Les conséquences se diffuseraient naturellement dans plusieurs secteurs fortement dépendants de la demande locale : logement, restauration, hôtellerie, commerce, loisirs, enseignement privé ou encore santé privée. Les services professionnels seraient également concernés. Avocats, fiscalistes, notaires, agents immobiliers et entreprises spécialisées dans l'installation des étrangers pourraient perdre collectivement entre 618,8 et 902,6 millions d'euros d'activité sur dix ans selon les projections présentées.
L'investissement constitue un autre volet important. Le rapport évalue sa diminution potentielle entre 130,7 et 274,1 millions d'euros la première année, pour un effet cumulé compris entre 1,81 et 3,79 milliards d'euros d'ici 2036. Une partie des capitaux concernés pourrait, selon les auteurs, être réorientée vers d'autres destinations proposant des dispositifs de résidence ou d'investissement attractifs, notamment l'Espagne, l'Italie, la Grèce ou les Émirats arabes unis.
Les finances publiques seraient elles aussi affectées dans ces scénarios. Les pertes de recettes sont évaluées entre 76,6 et 108,4 millions d'euros la première année et entre 4,52 et 6,4 milliards sur dix ans. Les cotisations à la sécurité sociale représenteraient une part significative de cet effet, avec un manque cumulé estimé entre 2,88 et 4,89 milliards d'euros sur la décennie.
Lisbonne, Porto et l'Algarve seraient davantage exposés
Lisbonne, Porto et l'Algarve seraient davantage exposés
L'impact ne serait pas réparti uniformément sur le territoire.
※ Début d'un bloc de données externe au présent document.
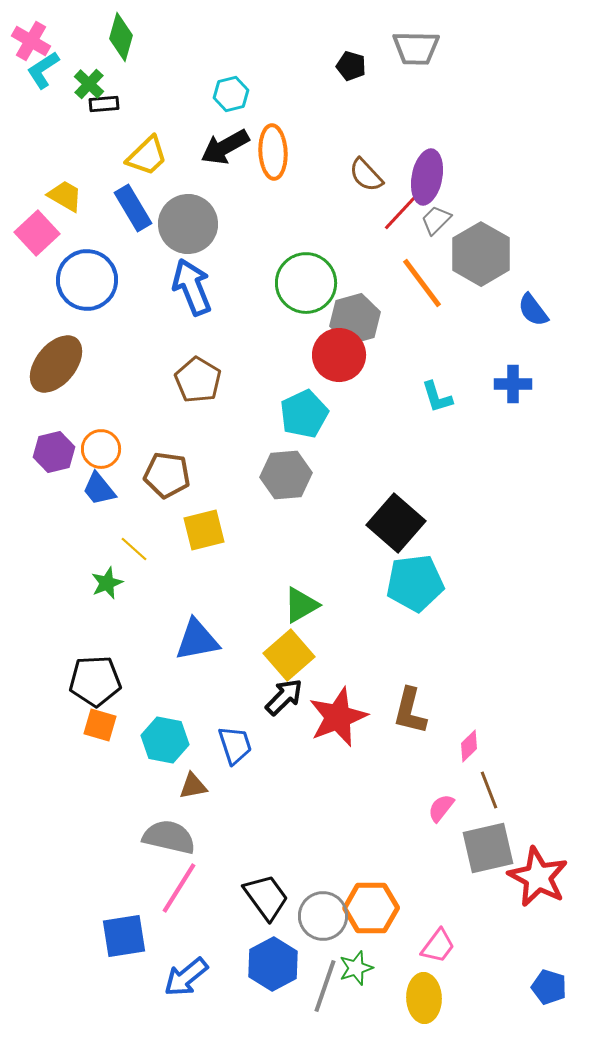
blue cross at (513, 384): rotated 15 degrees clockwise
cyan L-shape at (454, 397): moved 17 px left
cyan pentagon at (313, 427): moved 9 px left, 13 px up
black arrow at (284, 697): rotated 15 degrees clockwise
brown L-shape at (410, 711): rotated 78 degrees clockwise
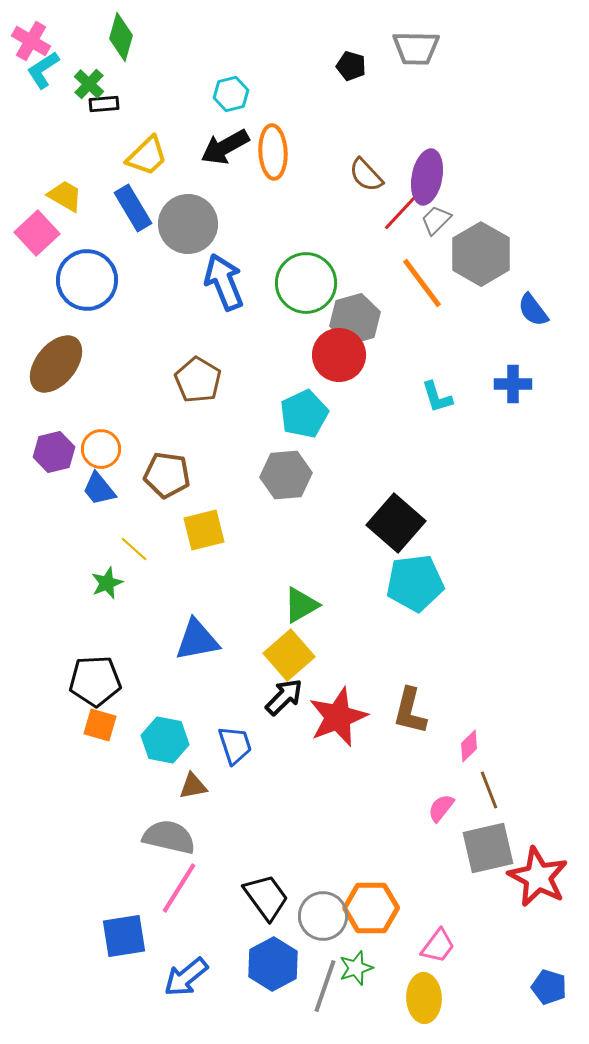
blue arrow at (192, 287): moved 32 px right, 5 px up
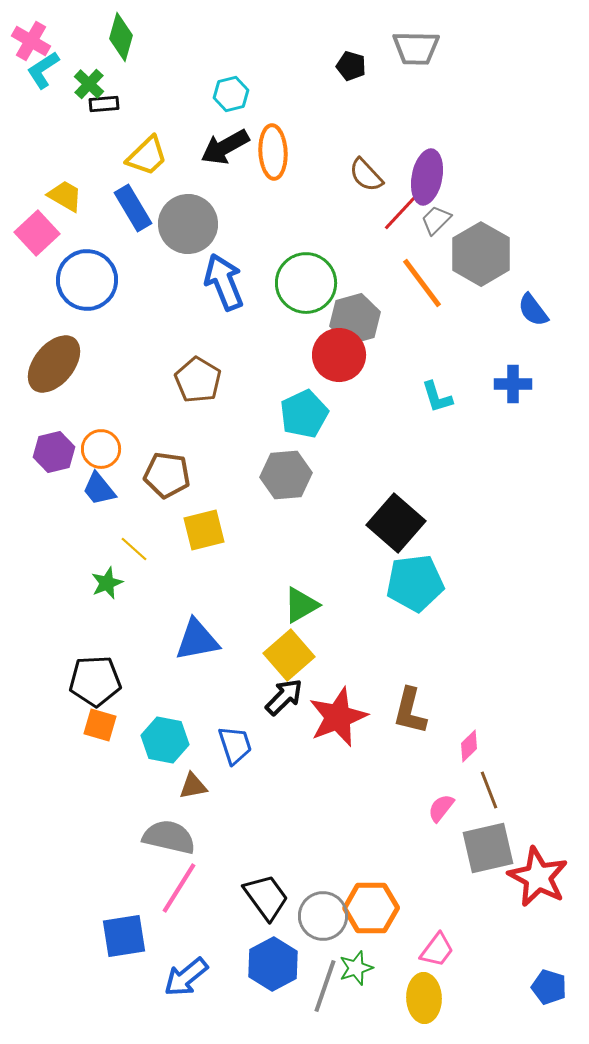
brown ellipse at (56, 364): moved 2 px left
pink trapezoid at (438, 946): moved 1 px left, 4 px down
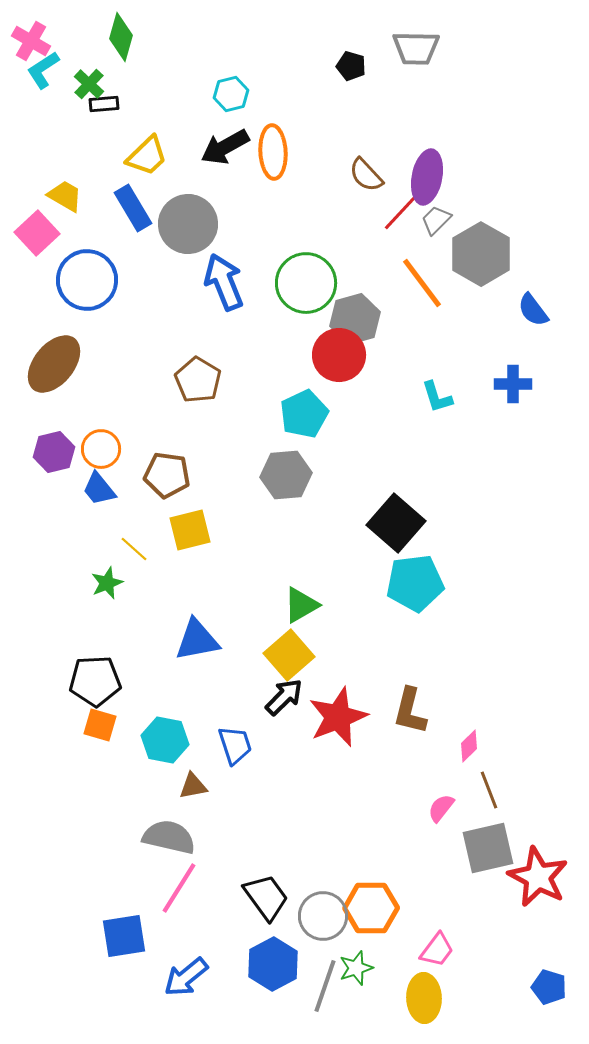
yellow square at (204, 530): moved 14 px left
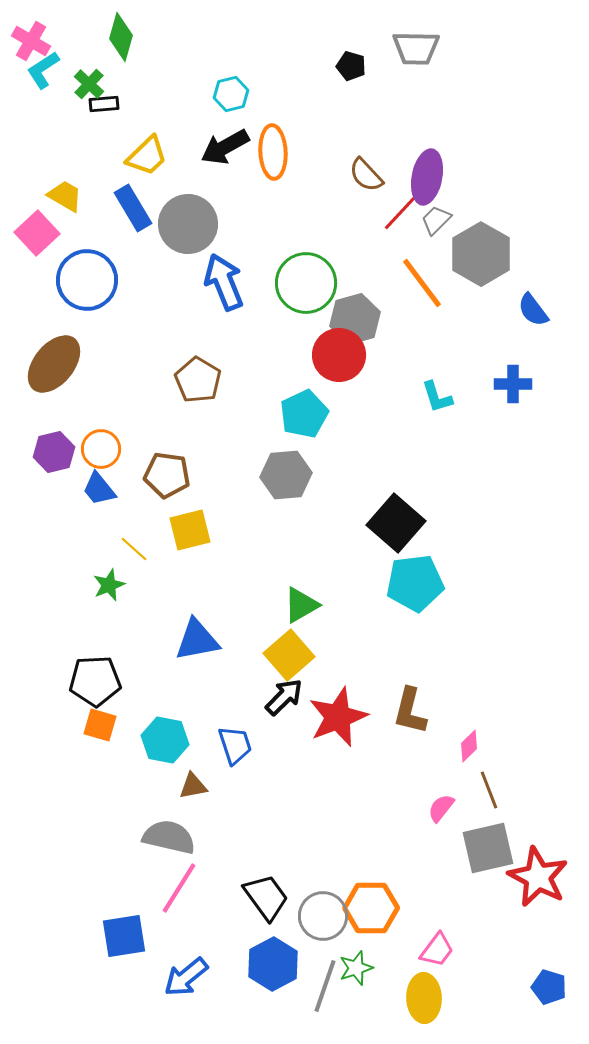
green star at (107, 583): moved 2 px right, 2 px down
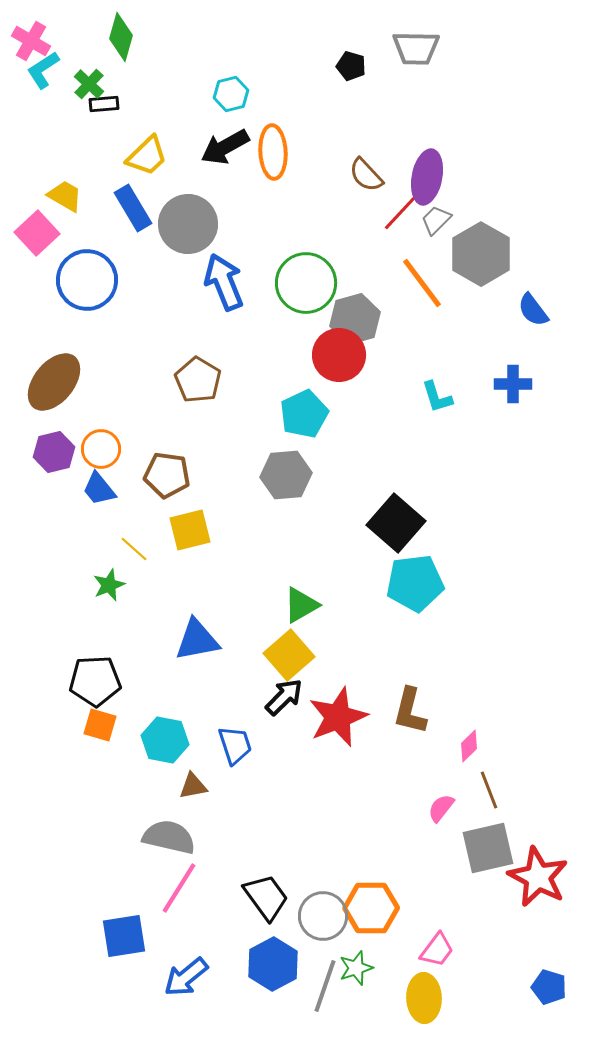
brown ellipse at (54, 364): moved 18 px down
L'étude identifie la région de Lisbonne, l'Algarve et l'aire métropolitaine de Porto comme les zones potentiellement les plus exposées, en raison de leur concentration plus importante de résidents étrangers et d'investissements internationaux.
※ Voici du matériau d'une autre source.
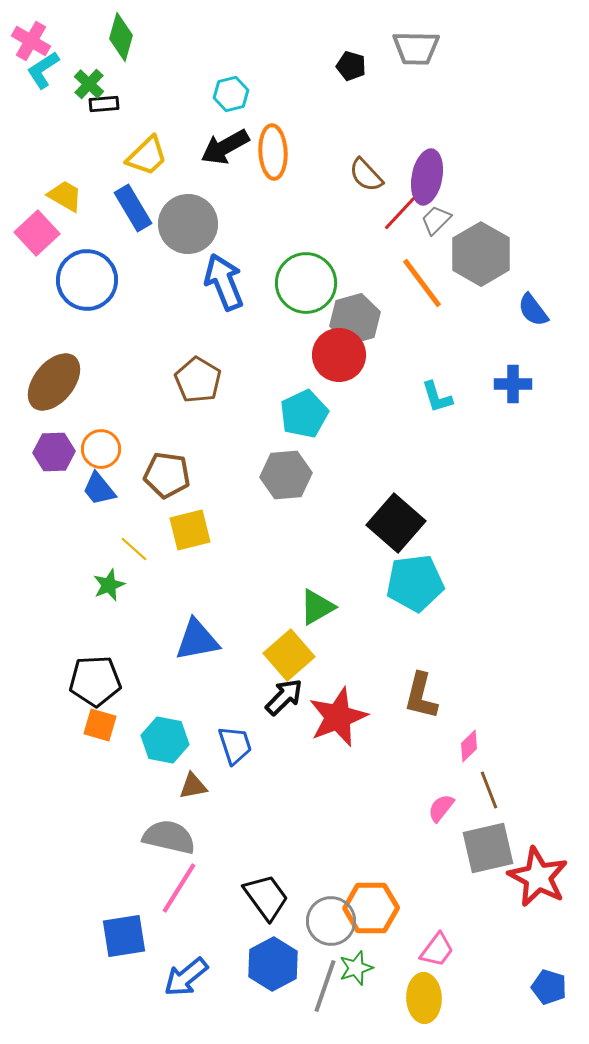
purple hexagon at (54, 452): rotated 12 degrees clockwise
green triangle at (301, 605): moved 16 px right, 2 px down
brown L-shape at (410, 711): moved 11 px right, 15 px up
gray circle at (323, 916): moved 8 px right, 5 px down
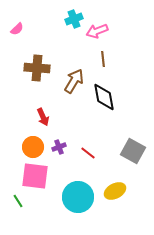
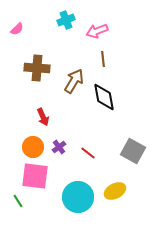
cyan cross: moved 8 px left, 1 px down
purple cross: rotated 16 degrees counterclockwise
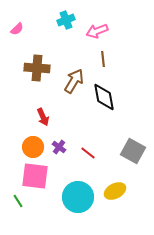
purple cross: rotated 16 degrees counterclockwise
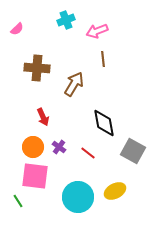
brown arrow: moved 3 px down
black diamond: moved 26 px down
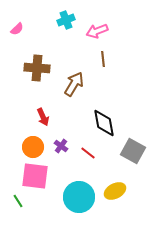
purple cross: moved 2 px right, 1 px up
cyan circle: moved 1 px right
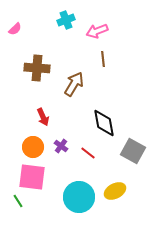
pink semicircle: moved 2 px left
pink square: moved 3 px left, 1 px down
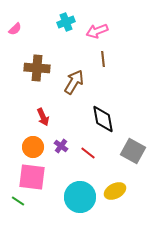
cyan cross: moved 2 px down
brown arrow: moved 2 px up
black diamond: moved 1 px left, 4 px up
cyan circle: moved 1 px right
green line: rotated 24 degrees counterclockwise
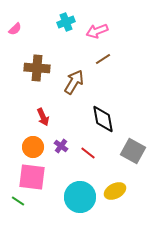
brown line: rotated 63 degrees clockwise
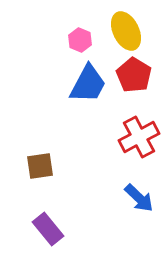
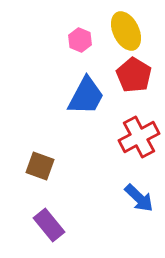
blue trapezoid: moved 2 px left, 12 px down
brown square: rotated 28 degrees clockwise
purple rectangle: moved 1 px right, 4 px up
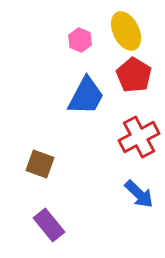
brown square: moved 2 px up
blue arrow: moved 4 px up
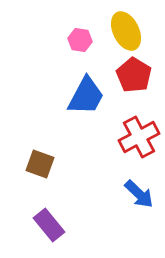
pink hexagon: rotated 15 degrees counterclockwise
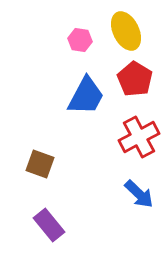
red pentagon: moved 1 px right, 4 px down
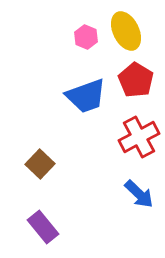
pink hexagon: moved 6 px right, 3 px up; rotated 15 degrees clockwise
red pentagon: moved 1 px right, 1 px down
blue trapezoid: rotated 42 degrees clockwise
brown square: rotated 24 degrees clockwise
purple rectangle: moved 6 px left, 2 px down
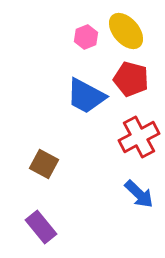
yellow ellipse: rotated 15 degrees counterclockwise
pink hexagon: rotated 15 degrees clockwise
red pentagon: moved 5 px left, 1 px up; rotated 16 degrees counterclockwise
blue trapezoid: rotated 48 degrees clockwise
brown square: moved 4 px right; rotated 16 degrees counterclockwise
purple rectangle: moved 2 px left
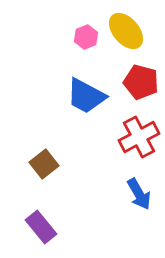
red pentagon: moved 10 px right, 3 px down
brown square: rotated 24 degrees clockwise
blue arrow: rotated 16 degrees clockwise
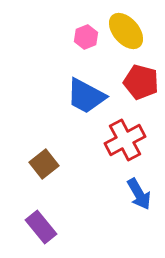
red cross: moved 14 px left, 3 px down
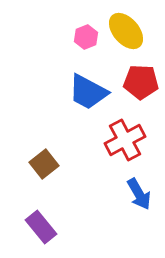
red pentagon: rotated 12 degrees counterclockwise
blue trapezoid: moved 2 px right, 4 px up
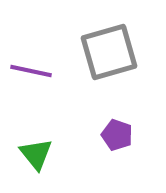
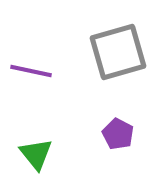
gray square: moved 9 px right
purple pentagon: moved 1 px right, 1 px up; rotated 8 degrees clockwise
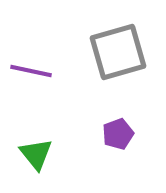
purple pentagon: rotated 24 degrees clockwise
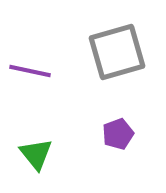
gray square: moved 1 px left
purple line: moved 1 px left
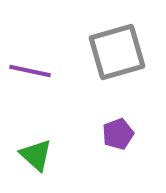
green triangle: moved 1 px down; rotated 9 degrees counterclockwise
Cette géographie explique aussi pourquoi les conséquences envisagées dépassent les activités directement associées à l'immigration. Lorsqu'un ménage étranger s'installe durablement au Portugal, ses dépenses concernent aussi bien son logement que les commerces, les écoles, les transports, les loisirs ou les services locaux. L'effet économique étudié correspond donc en grande partie à cette activité diffuse.
Une étude qui intervient au cœur du débat sur l'attractivité du Portugal
Une étude qui intervient au cœur du débat sur l'attractivité du Portugal
La publication du rapport constitue également une intervention dans le débat politique en cours. La SJC a demandé une réunion avec le ministre de la Présidence, António Leitão Amaro, estimant que les changements envisagés pourraient affaiblir la capacité du pays à attirer des résidents, des investisseurs et des professionnels qualifiés.
Le gouvernement défend pour sa part une autre logique. La réforme de la législation sur l'immigration et la nationalité vise notamment à renforcer le lien entre les candidats à la citoyenneté et le Portugal, à favoriser l'intégration et à rendre le système migratoire plus soutenable. Les modifications envisagées restent soumises au processus législatif avant leur éventuelle entrée en vigueur.
L'étude ne démontre donc pas que la réforme coûtera nécessairement 15,9 milliards d'euros au Portugal. Elle met plutôt un prix potentiel sur l'un des arbitrages auxquels le pays est confronté : modifier les conditions d'accès à la nationalité sans diminuer l'attractivité économique construite auprès des populations internationales. Entre politique migratoire, stabilité des règles et compétition avec d'autres destinations européennes ou internationales, c'est désormais aussi sur le terrain économique que ce débat se joue.